I’m going to send this week’s article to my middle son Ben, a longtime Lego enthusiast. He’s just returned to Canada from a year working abroad. His job was so time – and attention-intensive, all the poor guy could do to unwind was invest in Lego sets that he obtained through retail therapy (he frequented Amazon.com). He would assemble them at the end of his trying days as a form of meditation, like raking the gravel in a Japanese garden. But to get them back here, he had to take them apart… So he may find the following adventure useful!
After a visit to Legoland in Denmark, where he witnessed patrons buying expensive sets, Jacques Mattheij had a brainwave. Lego has a high resale value, especially for some of the rarer sets and more complicated bricks. But a lot of it is resold in unsorted lots — at a much cheaper price that corresponds with how much of a pain in the neck it is to organize the bricks into something useful.

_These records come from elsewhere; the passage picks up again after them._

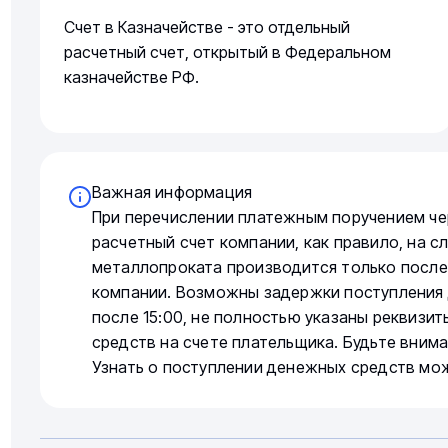
Счет в Казначействе - это отдельный
расчетный счет, открытый в Федеральном
казначействе РФ.
Важная информация
При перечислении платежным поручением че
расчетный счет компании, как правило, на 
металлопроката производится только после
компании. Возможны задержки поступления 
после 15:00, не полностью указаны реквизи
средств на счете плательщика. Будьте вним
Узнать о поступлении денежных средств мо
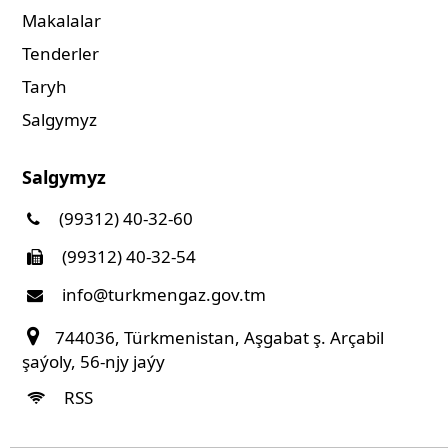
Makalalar
Tenderler
Taryh
Salgymyz
Salgymyz
(99312) 40-32-60
(99312) 40-32-54
info@turkmengaz.gov.tm
744036, Türkmenistan, Aşgabat ş. Arçabil
şaýoly, 56-njy jaýy
RSS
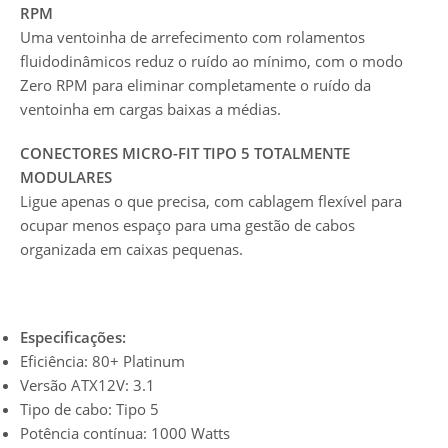
RPM
Uma ventoinha de arrefecimento com rolamentos
fluidodinâmicos reduz o ruído ao mínimo, com o modo
Zero RPM para eliminar completamente o ruído da
ventoinha em cargas baixas a médias.
CONECTORES MICRO-FIT TIPO 5 TOTALMENTE
MODULARES
Ligue apenas o que precisa, com cablagem flexível para
ocupar menos espaço para uma gestão de cabos
organizada em caixas pequenas.
Especificações:
Eficiência: 80+ Platinum
Versão ATX12V: 3.1
Tipo de cabo: Tipo 5
Potência contínua: 1000 Watts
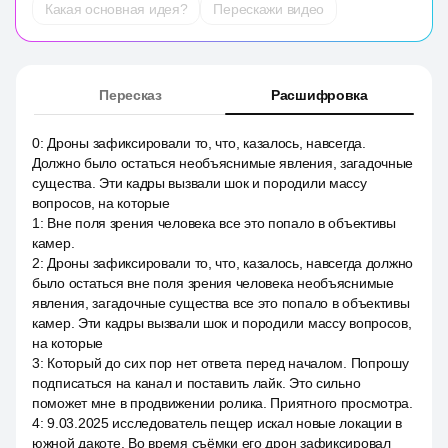
Какая основная идея?
Перескажи видео
Пересказ
Расшифровка
0
:
Дроны зафиксировали то, что, казалось, навсегда.
Должно было остаться необъяснимые явления, загадочные
существа. Эти кадры вызвали шок и породили массу
вопросов, на которые
1
:
Вне поля зрения человека все это попало в объективы
камер.
2
:
Дроны зафиксировали то, что, казалось, навсегда должно
было остаться вне поля зрения человека необъяснимые
явления, загадочные существа все это попало в объективы
камер. Эти кадры вызвали шок и породили массу вопросов,
на которые
3
:
Который до сих пор нет ответа перед началом. Попрошу
подписаться на канал и поставить лайк. Это сильно
поможет мне в продвижении ролика. Приятного просмотра.
4
:
9.03.2025 исследователь пещер искал новые локации в
южной дакоте. Во время съёмки его дрон зафиксировал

Mattheij wanted to build an AI that would do that for him, and by golly, he did. His sorting machine started processing the two metric tonnes (!) of Lego he bought off eBay by feeding it onto a conveyor belt through a hopper. This separated the bricks, and allowed the magnifying imaging camera to snap a pic and check the image against examples stored on a PC.
Once Mattheij worked the kinks out of the imaging and checking process, he had to teach his AI how to classify each brick. This was exceptionally difficult — at one point, Mattheij estimated that hand-labeling enough images for his AI to learn from would take six monthsof full time attention. After a bit of thought, Mattheij devised a work around; manually correcting only the images that the AI got wrong, and returning them to the learning pool.
“The first day I managed to label a starter set of about 500 assorted scanned pieces. Using those parts to train the net, the next day the machine sorted 2,000 more parts. About half of those were wrongly labeled, which I corrected. The resulting 2,500 parts were the basis for the next round of training. Another 4,000 parts went through the machine, 90 percent of which were labeled correctly! So, I had to correct only some 400 parts. By the end of two weeks I had a training data set of 20,000 correctly labeled images.
Mattheij reports that his Lego sorting machine just needs to learn a few more of the rarer pieces, and it’ll soon making a dent in the boxes of bricks that have filled his garage. Then, he can sell the sorted bricks for almost four times what he paid for them! Lego really brings out the ingenuity in its users — have fun, Ben!